[Start of Attachment]

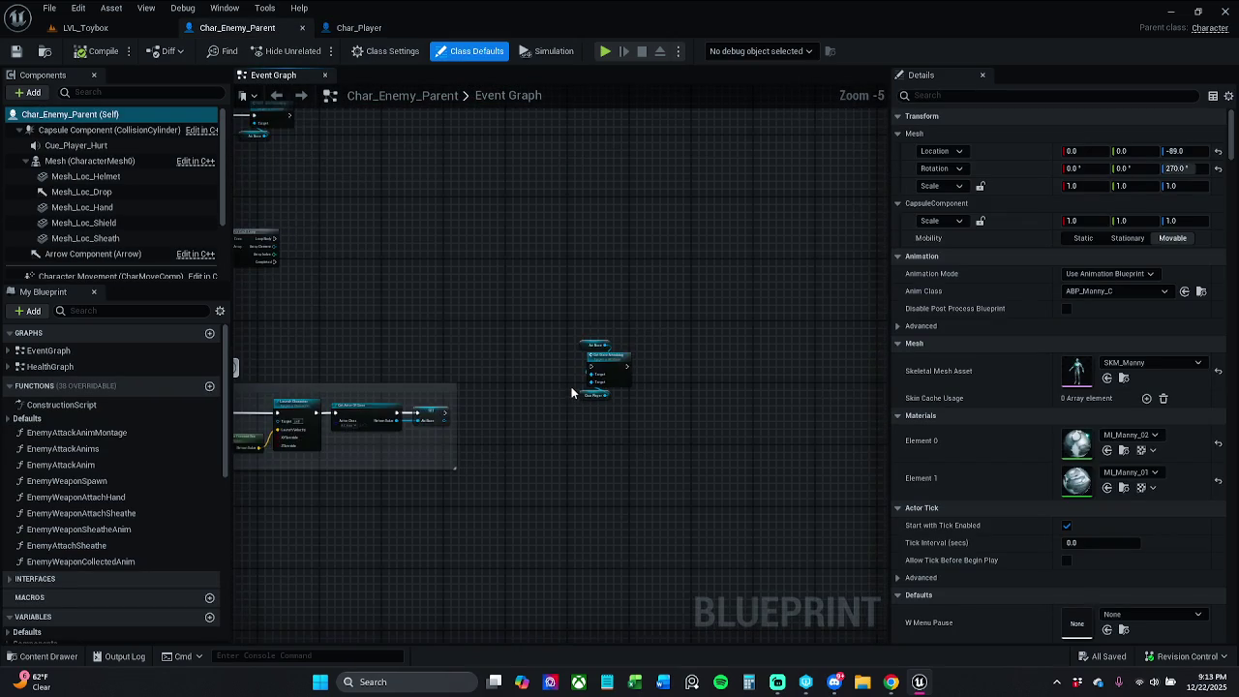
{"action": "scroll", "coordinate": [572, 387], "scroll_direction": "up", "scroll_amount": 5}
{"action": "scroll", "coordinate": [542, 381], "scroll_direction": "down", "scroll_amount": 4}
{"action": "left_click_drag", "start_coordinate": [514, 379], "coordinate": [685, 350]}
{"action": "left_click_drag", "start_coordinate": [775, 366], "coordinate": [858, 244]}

[End of Attachment]
[Start of Attachment]

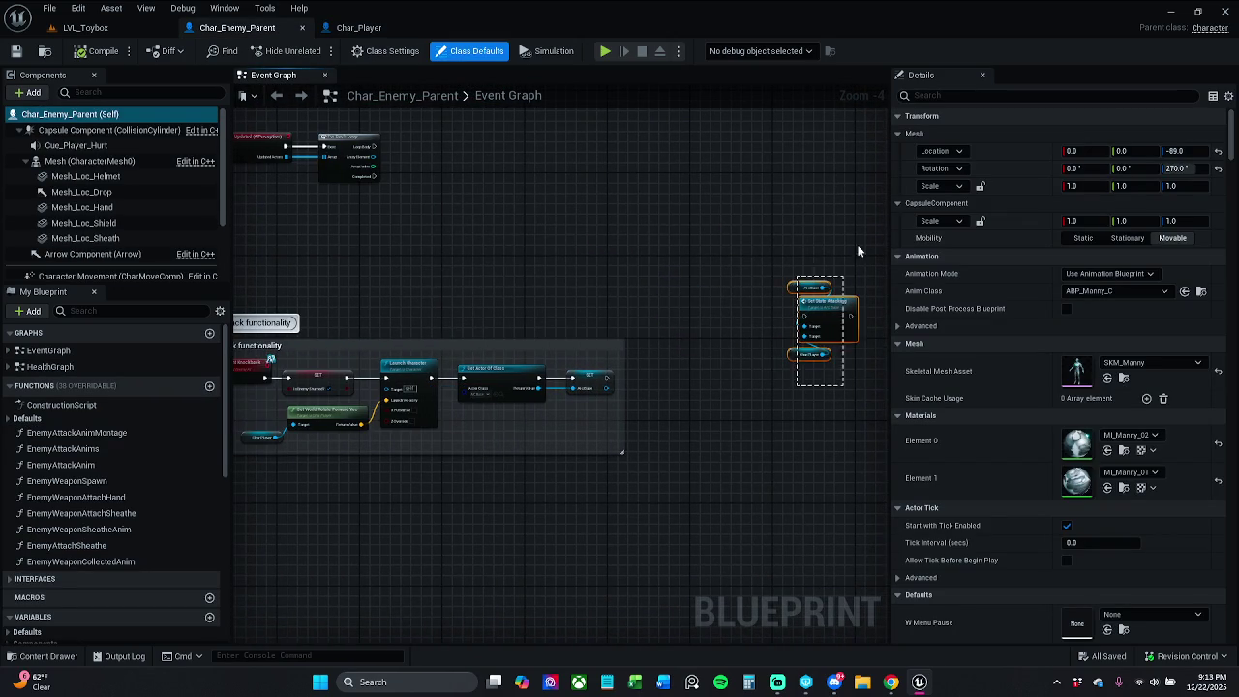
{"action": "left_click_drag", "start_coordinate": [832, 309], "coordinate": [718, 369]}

[End of Attachment]

Lines that contain "scroll" are the result; find them in the entries above and copy each one.

{"action": "scroll", "coordinate": [572, 387], "scroll_direction": "up", "scroll_amount": 5}
{"action": "scroll", "coordinate": [542, 381], "scroll_direction": "down", "scroll_amount": 4}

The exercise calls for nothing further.